# PR (Visa classL; 189) Latest date to enter Australia



## shaijasa2 (Nov 26, 2012)

Hi guys,

I have a specific question about the latest date by which one should enter in Australia after he has been granted visa under Sub Class - 189. I understand that DIAC will specify the latest date by which one sgould enter Australia in the Visa Grant Letter.

But folks whgo already have got visa under 189 can they share normally in how many days does one have to enter Australia - Is it 30, 90, 180 or 365 days. 

Follow on question - if one is not able to find the job within that time frame in Australia can he make a short trip to Australia for 7 days in order to keep PR alive.

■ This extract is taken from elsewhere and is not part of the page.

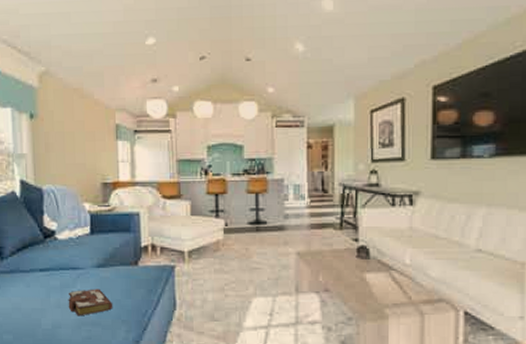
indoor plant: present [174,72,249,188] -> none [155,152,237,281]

Any pointers will be very much appreciated.


----------



## irshad2005 (Jun 13, 2012)

shaijasa2 said:


> Hi guys,
> 
> I have a specific question about the latest date by which one should enter in Australia after he has been granted visa under Sub Class - 189. I understand that DIAC will specify the latest date by which one sgould enter Australia in the Visa Grant Letter.
> 
> ...


Hi,

You normally get a period of 1 year from the date when u completed your health or got your pcc
For eg : if you completed your meds/pcc on 1st Dec 2012 then your initial entry will be 30th Nov 2013
You have to visit australia before Dec 2013 or else your visa will be invalid
Once you have visited then your visa remains active for 5 years from the date of issuance and you can enter Australia before 5 years
Hope this answers your question


----------



## shaijasa2 (Nov 26, 2012)

Hi,

Thanks for your quick reply. One more question the first trip to australia can be a week long in order to keep the visa active or is there any specific period of stay during first time entry to australia after grant of PR. How much is the processing time for 189 is it 3-4 months or quicker?



irshad2005 said:


> Hi,
> 
> You normally get a period of 1 year from the date when u completed your health or got your pcc
> For eg : if you completed your meds/pcc on 1st Dec 2012 then your initial entry will be 30th Nov 2013
> ...


----------



## irshad2005 (Jun 13, 2012)

shaijasa2 said:


> Hi,
> 
> Thanks for your quick reply. One more question the first trip to australia can be a week long in order to keep the visa active or is there any specific period of stay during first time entry to australia after grant of PR. How much is the processing time for 189 is it 3-4 months or quicker?


You can book your tickets for morning and come back in the evening
The only thing that they expect is that you land in australia...thats it...
Processing time for 189 depends upon case to case....
Max i would say 6 months
Mine took 1.5 months 

all the best


----------